If I use a ISO file to burn a dvd, having dvd only I know which version it contain (In Mandriva it was possible looking in a small file)?

Well, I can give you some alternatives:

  • You can be cautious and write the version on the DVD immediately after burning.
  • You can see /etc/issue (the “small file”). Sadly, the actual disk doesn’t have /etc/issue, at least not visible directly (as jc said, it’s not intended for end users). In actual cooker DVD there is a (big) file named “squashfs.img” in the folder “LiveOS”. That file contains all the live system, so you must “see” inside that file to find /etc/issue.

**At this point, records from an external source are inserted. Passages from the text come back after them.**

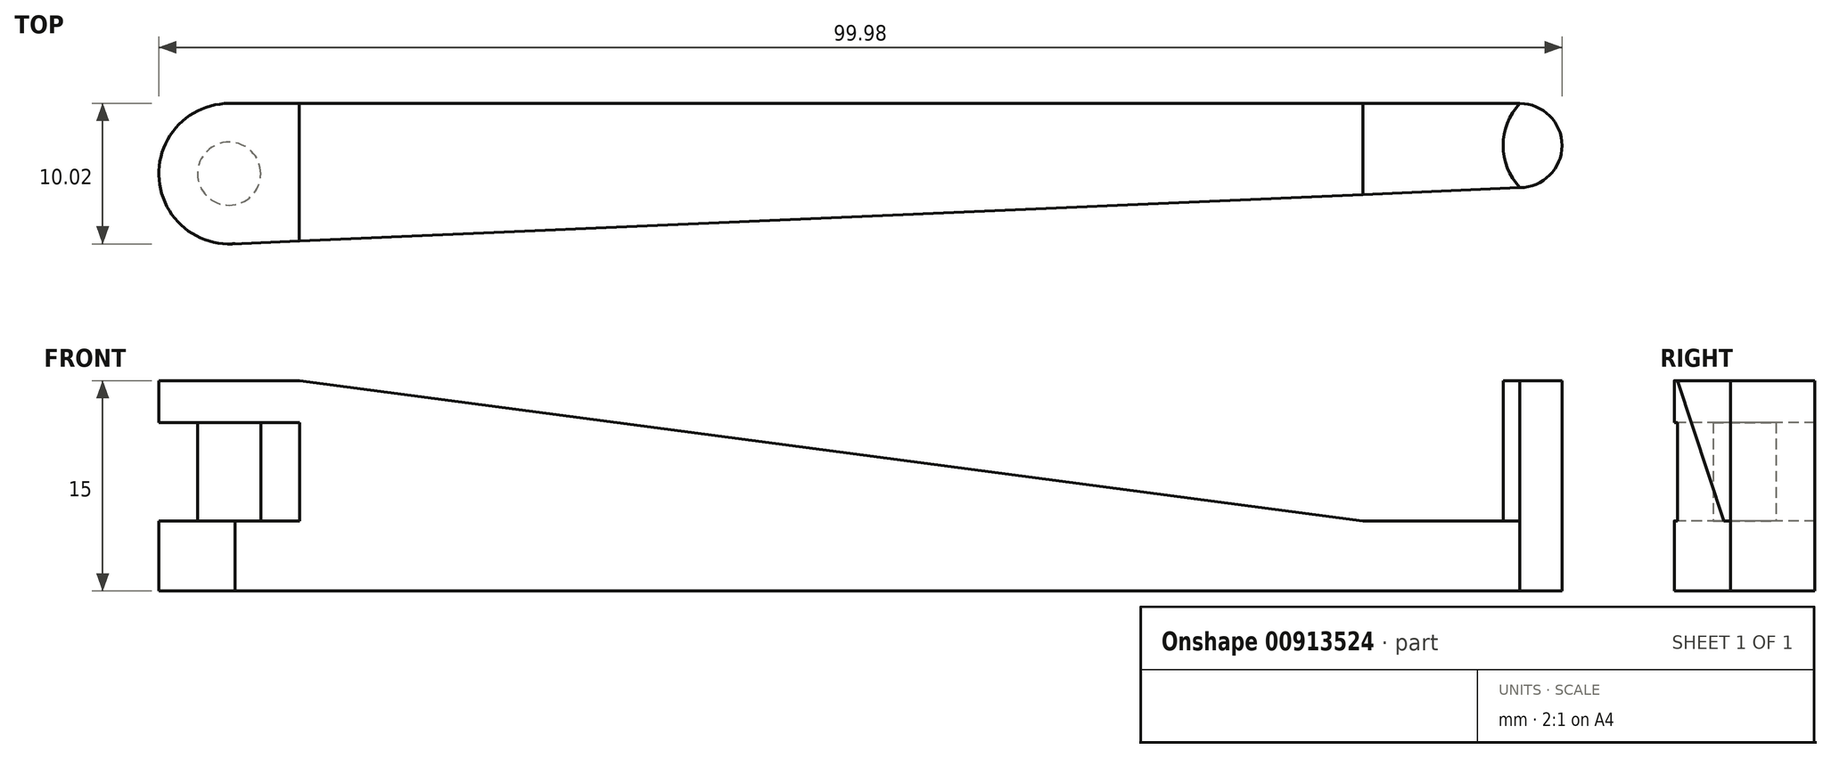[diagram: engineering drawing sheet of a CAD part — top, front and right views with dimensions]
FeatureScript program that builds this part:
annotation { "Feature Type Name" : "Feature", "Feature Type Description" : "" }
export const myFeature = defineFeature(function(context is Context, id is Id, definition is map)
    precondition{}
    {
        {
            var Q0;
            Q0=qCreatedBy(makeId("Top.planeOp"),FACE);
            var sketch = newSketch(context, id + "F0", { "sketchPlane" : qUnion([Q0])});
            skArc(sketch, "E0", {"start": v(0, -21.01) * mm, "mid": v(-5, -26.24) * mm, "end": v(0.44, -31.01) * mm});
            skLineSegment(sketch, "E1", {"start": v(0, -21.01) * mm, "end": v(91.97, -21.01) * mm});
            skArc(sketch, "E2", {"start": v(91.97, -27.01) * mm, "mid": v(94.97, -24.01) * mm, "end": v(91.97, -21.01) * mm});
            skLineSegment(sketch, "E3", {"start": v(0, -31.03) * mm, "end": v(91.97, -27.01) * mm});
            skSolve(sketch);
        }
        {
            var Q0;
            Q0 = qSketchRegion(id + "F0", true);
            extrude(context, id + "F1", {"entities" : qUnion([Q0]), "depth" : 5 * mm, "offsetDistance" : 25 * mm});
        }
        {
            var Q0;
            Q0=makeQuery(id+"F1.opExtrude","CAP_FACE",FACE,{"disambiguationData":[OSD([sQuery(id+"F0.wireOp",EDGE,"E0"),sQuery(id+"F0.wireOp",EDGE,"E1"),sQuery(id+"F0.wireOp",EDGE,"E2"),sQuery(id+"F0.wireOp",EDGE,"E3")])],"isStart":false});
            var sketch = newSketch(context, id + "F2", { "sketchPlane" : qUnion([Q0])});
            skArc(sketch, "E4.0", {"start": v(91.97, -27.01) * mm, "mid": v(94.97, -24.01) * mm, "end": v(91.97, -21.01) * mm});
            skPoint(sketch, "E4.1", {"position": v(94.97, -24.01) * mm});
            skArc(sketch, "E5", {"start": v(91.97, -21.01) * mm, "mid": v(90.77, -24.01) * mm, "end": v(91.97, -27.01) * mm});
            skSolve(sketch);
        }
        {
            var Q0;
            Q0 = qSketchRegion(id + "F2", true);
            extrude(context, id + "F3", {"entities" : qUnion([Q0]), "operationType" : NewBodyOperationType.ADD, "depth" : 10 * mm, "offsetDistance" : 25 * mm});
        }
        {
            var Q0;
            Q0=makeQuery(id+"F1.opExtrude","CAP_FACE",FACE,{"disambiguationData":[OSD([sQuery(id+"F0.wireOp",EDGE,"E0"),sQuery(id+"F0.wireOp",EDGE,"E1"),sQuery(id+"F0.wireOp",EDGE,"E2"),sQuery(id+"F0.wireOp",EDGE,"E3")])],"isStart":false});
            var sketch = newSketch(context, id + "F4", { "sketchPlane" : qUnion([Q0])});
            skCircle(sketch, "E6", {"center": v(0, -26.02) * mm, "radius": 2.25 * mm});
            skCircle(sketch, "E7", {"center": v(0, -26.02) * mm, "radius": 5 * mm});
            skSolve(sketch);
        }
        {
            var Q0;
            Q0=makeQuery(id+"F4.imprint","IMPRINT",FACE,{"disambiguationData":[TD([[makeQuery(id+"F4.imprint","IMPRINT",EDGE,{"derivedFrom":sQuery(id+"F4.wireOp",EDGE,"E6")}),1.0]])]});
            extrude(context, id + "F5", {"entities" : qUnion([Q0]), "operationType" : NewBodyOperationType.ADD, "depth" : 10 * mm, "offsetDistance" : 25 * mm});
        }
        {
            var Q0;
            {var subQ1=makeQuery(id+"F1.opExtrude","CAP_EDGE",EDGE,{"disambiguationData":[OSD([sQuery(id+"F0.wireOp",EDGE,"E1")])],"isStart":false});Q0=makeQuery(id+"F4.imprint","IMPRINT",FACE,{"disambiguationData":[TD([[makeQuery(id+"F4.imprint","IMPRINT",EDGE,{"derivedFrom":subQ1}),-1.0]])]});}
            var sketch = newSketch(context, id + "F6", { "sketchPlane" : qUnion([Q0])});
            skArc(sketch, "E8.0", {"start": v(0.44, -31.01) * mm, "mid": v(5, -25.8) * mm, "end": v(0, -21.01) * mm});
            skLineSegment(sketch, "E8.1", {"start": v(0, -21.01) * mm, "end": v(80.77, -21.01) * mm});
            skLineSegment(sketch, "E8.2", {"start": v(0.44, -31.01) * mm, "end": v(80.77, -27.5) * mm});
            skLineSegment(sketch, "E9", {"start": v(80.77, -21.01) * mm, "end": v(80.77, -27.5) * mm});
            skPoint(sketch, "E10.orphan", {"position": v(91.97, -27.01) * mm});
            skPoint(sketch, "E11.orphan", {"position": v(91.97, -21.01) * mm});
            skLineSegment(sketch, "E12", {"start": v(5, -21.01) * mm, "end": v(5, -30.81) * mm});
            skSolve(sketch);
        }
        {
            var Q0;
            {var subQ4=sQuery(id+"F6.wireOp",EDGE,"E9");Q0=makeQuery(id+"F6.imprint","IMPRINT",FACE,{"disambiguationData":[TD([[makeQuery(id+"F6.imprint","IMPRINT",EDGE,{"derivedFrom":subQ4}),-1.0]])]});}
            extrude(context, id + "F7", {"entities" : qUnion([Q0]), "operationType" : NewBodyOperationType.ADD, "depth" : 10 * mm, "offsetDistance" : 25 * mm});
        }
        {
            var Q0;
            Q0=makeQuery(id+"F5.opExtrude","CAP_FACE",FACE,{"disambiguationData":[OSD([sQuery(id+"F4.wireOp",EDGE,"E6")])],"isStart":false});
            var sketch = newSketch(context, id + "F8", { "sketchPlane" : qUnion([Q0])});
            skArc(sketch, "E13", {"start": v(0, -21.01) * mm, "mid": v(-5, -26.14) * mm, "end": v(0.22, -31.03) * mm});
            skLineSegment(sketch, "E14.0", {"start": v(5, -21.01) * mm, "end": v(5, -30.81) * mm});
            skLineSegment(sketch, "E15", {"start": v(0, -21.01) * mm, "end": v(5, -21.01) * mm});
            skLineSegment(sketch, "E16", {"start": v(5, -30.81) * mm, "end": v(0, -31.04) * mm});
            skSolve(sketch);
        }
        {
            var Q0;
            Q0 = qSketchRegion(id + "F8", true);
            extrude(context, id + "F9", {"entities" : qUnion([Q0]), "operationType" : NewBodyOperationType.ADD, "oppositeDirection" : true, "depth" : 3 * mm, "offsetDistance" : 25 * mm});
        }
        {
            var Q0;
            Q0=makeQuery(id+"F7.boolean.opBoolean","MERGE",FACE,{"derivedFrom":[makeQuery(id+"F1.opExtrude","SWEPT_FACE",FACE,{"disambiguationData":[OSD([sQuery(id+"F0.wireOp",EDGE,"E1")])]}),makeQuery(id+"F7.opExtrude","SWEPT_FACE",FACE,{"disambiguationData":[OSD([sQuery(id+"F6.wireOp",EDGE,"E8.1")])]})]});
            var sketch = newSketch(context, id + "F10", { "sketchPlane" : qUnion([Q0])});
            skLineSegment(sketch, "E17", {"start": v(-80.77, 5) * mm, "end": v(-5, 15) * mm});
            skLineSegment(sketch, "E18", {"start": v(0, 15) * mm, "end": v(-5, 15) * mm});
            skLineSegment(sketch, "E19", {"start": v(-5, 15) * mm, "end": v(-80.77, 15) * mm});
            skLineSegment(sketch, "E20", {"start": v(-80.77, 15) * mm, "end": v(-80.77, 5) * mm});
            skSolve(sketch);
        }
        {
            var Q0;
            Q0 = qSketchRegion(id + "F10", true);
            extrude(context, id + "F11", {"entities" : qUnion([Q0]), "operationType" : NewBodyOperationType.REMOVE, "oppositeDirection" : true, "depth" : 25 * mm, "offsetDistance" : 25 * mm});
        }
    });
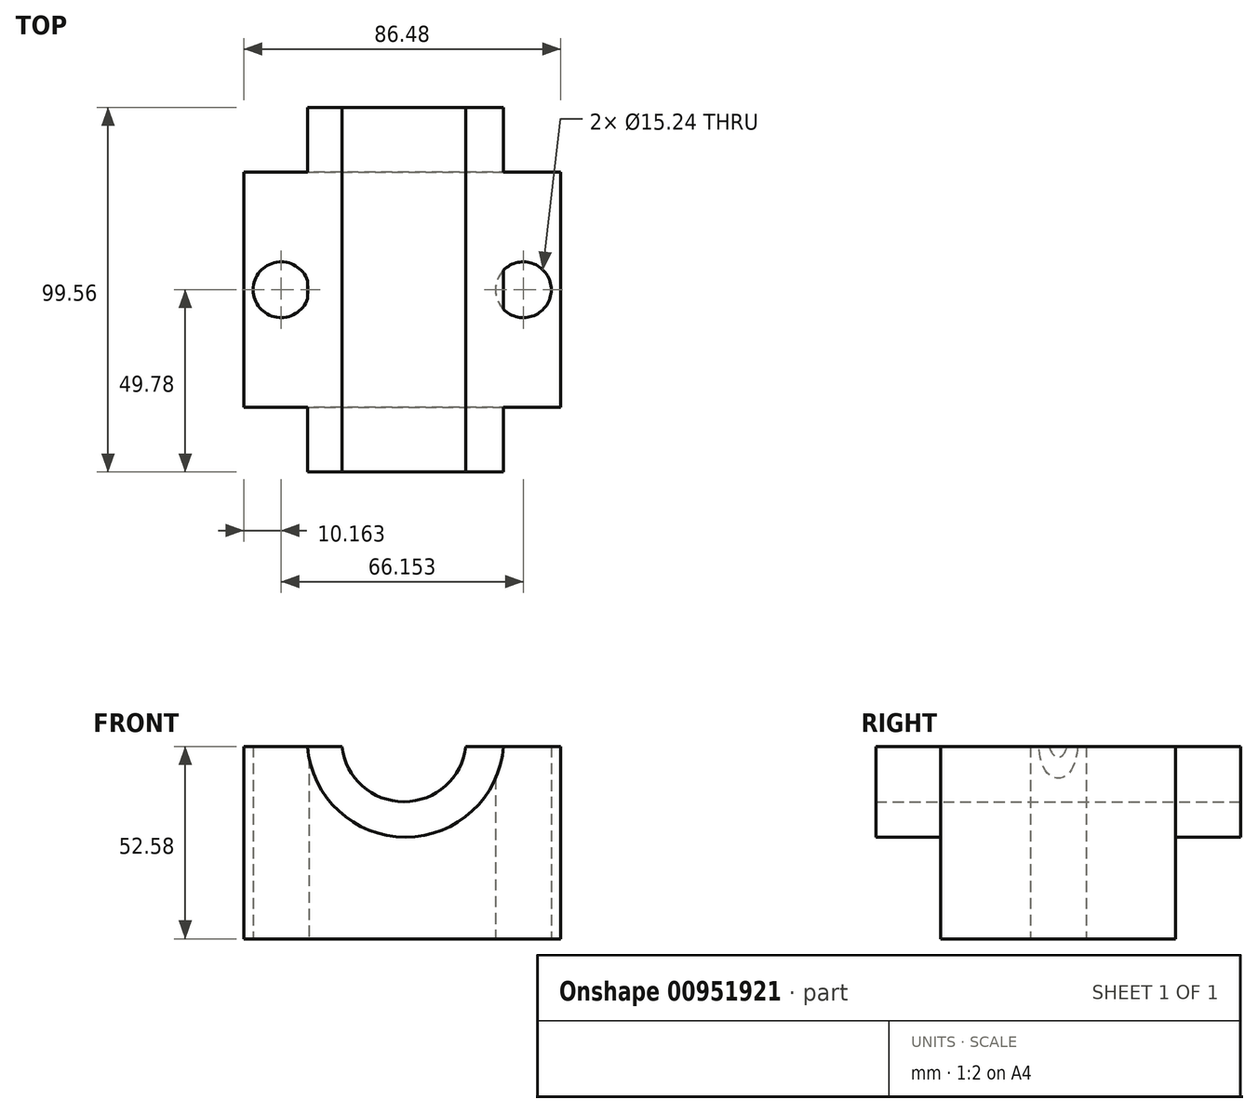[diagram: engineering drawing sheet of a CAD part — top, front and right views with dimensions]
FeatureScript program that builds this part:
annotation { "Feature Type Name" : "Feature", "Feature Type Description" : "" }
export const myFeature = defineFeature(function(context is Context, id is Id, definition is map)
    precondition{}
    {
        {
            var Q0;
            Q0=qCreatedBy(makeId("Top.planeOp"),FACE);
            var sketch = newSketch(context, id + "F0", { "sketchPlane" : qUnion([Q0])});
            skLineSegment(sketch, "E0.bottom", {"start": v(43.24, -32.1) * mm, "end": v(-43.24, -32.1) * mm});
            skLineSegment(sketch, "E0.top", {"start": v(43.24, 32.1) * mm, "end": v(-43.24, 32.1) * mm});
            skLineSegment(sketch, "E0.left", {"start": v(43.24, -32.1) * mm, "end": v(43.24, 32.1) * mm});
            skLineSegment(sketch, "E0.right", {"start": v(-43.24, -32.1) * mm, "end": v(-43.24, 32.1) * mm});
            skPoint(sketch, "E0.middle", {"position": v(0, 0) * mm});
            skSolve(sketch);
        }
        {
            var Q0;
            Q0=makeQuery(id+"F0.imprint","IMPRINT",FACE,{"disambiguationData":[TD([[makeQuery(id+"F0.imprint","IMPRINT",EDGE,{"derivedFrom":sQuery(id+"F0.wireOp",EDGE,"E0.bottom")}),-1.0]])]});
            extrude(context, id + "F1", {"entities" : qUnion([Q0]), "depth" : 52.58 * mm, "offsetDistance" : 25.4 * mm});
        }
        {
            var Q0;
            Q0=qCreatedBy(makeId("Top.planeOp"),FACE);
            var sketch = newSketch(context, id + "F2", { "sketchPlane" : qUnion([Q0])});
            skCircle(sketch, "E1", {"center": v(33.08, 0) * mm, "radius": 7.62 * mm});
            skCircle(sketch, "E2", {"center": v(-33.08, 0) * mm, "radius": 7.62 * mm});
            skSolve(sketch);
        }
        {
            var Q0;
            Q0 = qSketchRegion(id + "F2", true);
            extrude(context, id + "F3", {"entities" : qUnion([Q0]), "operationType" : NewBodyOperationType.REMOVE, "depth" : 180.34 * mm, "offsetDistance" : 25.4 * mm});
        }
        {
            var Q0;
            Q0=qCreatedBy(makeId("Front.planeOp"),FACE);
            var sketch = newSketch(context, id + "F4", { "sketchPlane" : qUnion([Q0])});
            skArc(sketch, "E3", {"start": v(-16.5, 52.58) * mm, "mid": v(0.45, 37.46) * mm, "end": v(17.38, 52.58) * mm});
            skArc(sketch, "E4", {"start": v(-25.85, 52.58) * mm, "mid": v(0.9, 27.8) * mm, "end": v(27.64, 52.58) * mm});
            skLineSegment(sketch, "E5", {"start": v(-25.85, 52.58) * mm, "end": v(-16.5, 52.58) * mm});
            skLineSegment(sketch, "E6", {"start": v(17.38, 52.58) * mm, "end": v(27.64, 52.58) * mm});
            skSolve(sketch);
        }
        {
            var Q0;
            Q0 = qSketchRegion(id + "F4", true);
            extrude(context, id + "F5", {"entities" : qUnion([Q0]), "operationType" : NewBodyOperationType.ADD, "depth" : 99.57 * mm, "offsetDistance" : 25.4 * mm, "symmetric" : true});
        }
        {
            var Q0;
            Q0=qCreatedBy(makeId("Front.planeOp"),FACE);
            var sketch = newSketch(context, id + "F6", { "sketchPlane" : qUnion([Q0])});
            skArc(sketch, "E7", {"start": v(-16.24, 52.86) * mm, "mid": v(0.71, 37.56) * mm, "end": v(17.67, 52.86) * mm});
            skSolve(sketch);
        }
        {
            var Q0;
            Q0 = qSketchRegion(id + "F6", true);
            var Q1;
            {var subQ0=sQuery(id+"F0.wireOp",EDGE,"E0.top");Q1=makeQuery(id+"F5.boolean.opBoolean","SPLIT",FACE,{"disambiguationData":[TD([makeQuery(id+"F5.opExtrude","SWEPT_FACE",FACE,{"disambiguationData":[OSD([sQuery(id+"F4.wireOp",EDGE,"E3")])]})])],"derivedFrom":makeQuery(id+"F1.opExtrude","SWEPT_FACE",FACE,{"disambiguationData":[OSD([subQ0])]})});}
            extrude(context, id + "F7", {"entities" : qUnion([Q0, Q1]), "operationType" : NewBodyOperationType.REMOVE, "oppositeDirection" : true, "depth" : 69.34 * mm, "offsetDistance" : 25.4 * mm});
        }
    });
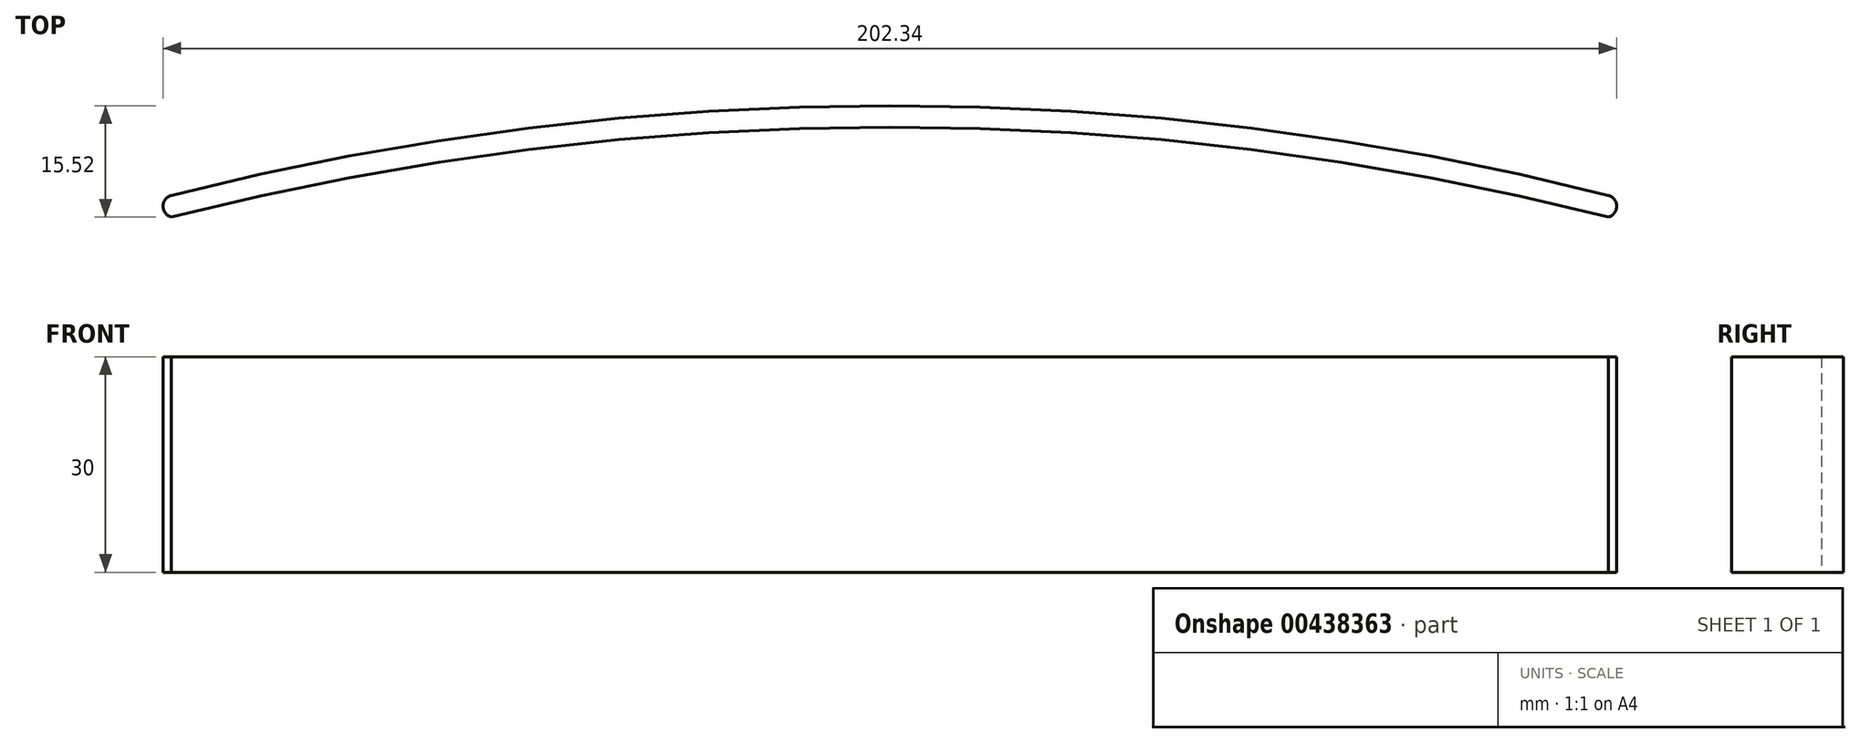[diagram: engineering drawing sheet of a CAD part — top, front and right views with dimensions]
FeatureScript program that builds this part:
annotation { "Feature Type Name" : "Feature", "Feature Type Description" : "" }
export const myFeature = defineFeature(function(context is Context, id is Id, definition is map)
    precondition{}
    {
        {
            var Q0;
            Q0=qCreatedBy(makeId("Top.planeOp"),FACE);
            var sketch = newSketch(context, id + "F0", { "sketchPlane" : qUnion([Q0])});
            skArc(sketch, "E0", {"start": v(99.44, 0) * mm, "mid": v(-0.56, 12.52) * mm, "end": v(-100.56, 0) * mm});
            skArc(sketch, "E1", {"start": v(99.44, 3) * mm, "mid": v(-0.56, 15.52) * mm, "end": v(-100.56, 3) * mm});
            skArc(sketch, "E2", {"start": v(-100.56, 3) * mm, "mid": v(-101.73, 1.5) * mm, "end": v(-100.56, 0) * mm});
            skArc(sketch, "E3", {"start": v(99.44, 3) * mm, "mid": v(100.6, 1.5) * mm, "end": v(99.44, 0) * mm});
            skSolve(sketch);
        }
        {
            var Q0;
            Q0=makeQuery(id+"F0.imprint","IMPRINT",FACE,{"disambiguationData":[TD([[makeQuery(id+"F0.imprint","IMPRINT",EDGE,{"derivedFrom":sQuery(id+"F0.wireOp",EDGE,"E0")}),-1.0]])]});
            extrude(context, id + "F1", {"entities" : qUnion([Q0]), "depth" : 30 * mm});
        }
    });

  • You can put the media (DVD or USB) on the PC and boot from there in Live mode. You will see what version do you have, without any modification in your running system. Also, you can easily see the /etc/issue file when work in live mode. Other files that can be used with the same objective are /etc/release and /etc/mandriva-release (probably renamed to /etc/openmandriva-release)
  • After burning the DVD, you can check the name of the disk. Actual cooker disk is named “OpenMandriva_2013.0”. Well, it don’t distinguish between TP, alpha, beta, RC or final version, but at least you know that the disk is a OpenMandriva system. Previous cooker contained all or part of the codename in the name of the disk.